Although it is not typically aggressive toward humans, this unwelcome pest can inflict a powerful sting and also represents a threat to honeybees, for which they have a voracious appetite.

On Dec. 8 2020, a resident in Blaine near the Canadian border reported an unusually large hornet they found on their property. Two days later, WSDA visited the site, collected the specimen, which was dead, and confirmed its identity a short time later. The resident also reported seeing a live giant hornet at a humming bird feeder before it retreated into a nearby forest.

WSDA and Washington State Department of Health (DOH) officials ask people in the area to be on the lookout for and take precautions to avoid contact with these large bugs.

Adults can be nearly two inches long, have a distinctly light-orange head with prominent black eyes, a black thorax and a black/yellow striped abdomen.
The invasive hornets are typically almost an inch and a half long and are distinguished by their large yellow heads.

Asian giant hornets nest in the ground. Though they are typically not interested in humans, pets or large animals, they can inflict a nasty sting if threatened or their nest is disturbed.

Asian giant hornets are typically dormant over the winter, and are most often seen from July through October.

Health advice
DOH advises individuals to take preventative measures in the outdoors by keeping food and drink covered or under screens, and cleaning up by disposing food and garbage properly. People should avoid swatting at the hornets, which may cause these insects to sting.

If you are stung, DOH recommends washing the site thoroughly with soap and water and applying ice or a cold compress to reduce swelling. The agency also recommends an antihistamine or use of an anti-itch cream to reduce itching if necessary. If you are stung multiple times or have symptoms of a severe reaction following a sting, call 911 or seek medical care immediately.
Asian giant hornets are not usually aggressive, but because of their size and stinger, it's best to avoid them.

Additional information about bee and wasp stings and prevention measures can be found on the DOH website.

A threat to bees
Asian giant hornets feed on insects and are of particular concern to beekeepers because they are capable of quickly destroying honeybee hives.

▸ **Dataset extract**:
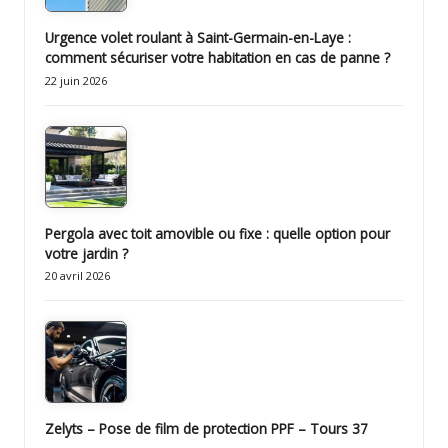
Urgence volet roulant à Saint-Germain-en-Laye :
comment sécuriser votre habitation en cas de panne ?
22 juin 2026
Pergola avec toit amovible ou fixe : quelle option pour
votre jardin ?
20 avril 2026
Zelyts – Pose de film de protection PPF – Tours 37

==

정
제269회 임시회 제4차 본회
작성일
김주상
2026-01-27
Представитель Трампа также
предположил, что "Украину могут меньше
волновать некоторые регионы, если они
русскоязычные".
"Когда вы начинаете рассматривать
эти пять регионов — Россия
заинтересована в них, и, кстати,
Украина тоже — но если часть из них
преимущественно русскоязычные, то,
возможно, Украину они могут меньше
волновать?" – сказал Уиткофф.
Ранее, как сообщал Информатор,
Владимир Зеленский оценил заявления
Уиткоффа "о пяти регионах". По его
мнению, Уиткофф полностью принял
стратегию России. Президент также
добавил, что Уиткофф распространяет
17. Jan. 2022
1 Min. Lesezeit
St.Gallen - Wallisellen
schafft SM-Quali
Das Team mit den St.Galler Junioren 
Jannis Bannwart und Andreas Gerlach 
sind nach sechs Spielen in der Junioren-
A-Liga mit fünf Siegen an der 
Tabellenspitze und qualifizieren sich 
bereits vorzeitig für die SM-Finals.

▸ **Brief**:
Copy the hornet text word for word from "WSDA and Washington" to "July through October.". The records have nothing to do with the hornet text.

▸ **Result of this exercise**:
WSDA and Washington State Department of Health (DOH) officials ask people in the area to be on the lookout for and take precautions to avoid contact with these large bugs.

Adults can be nearly two inches long, have a distinctly light-orange head with prominent black eyes, a black thorax and a black/yellow striped abdomen.
The invasive hornets are typically almost an inch and a half long and are distinguished by their large yellow heads.

Asian giant hornets nest in the ground. Though they are typically not interested in humans, pets or large animals, they can inflict a nasty sting if threatened or their nest is disturbed.

Asian giant hornets are typically dormant over the winter, and are most often seen from July through October.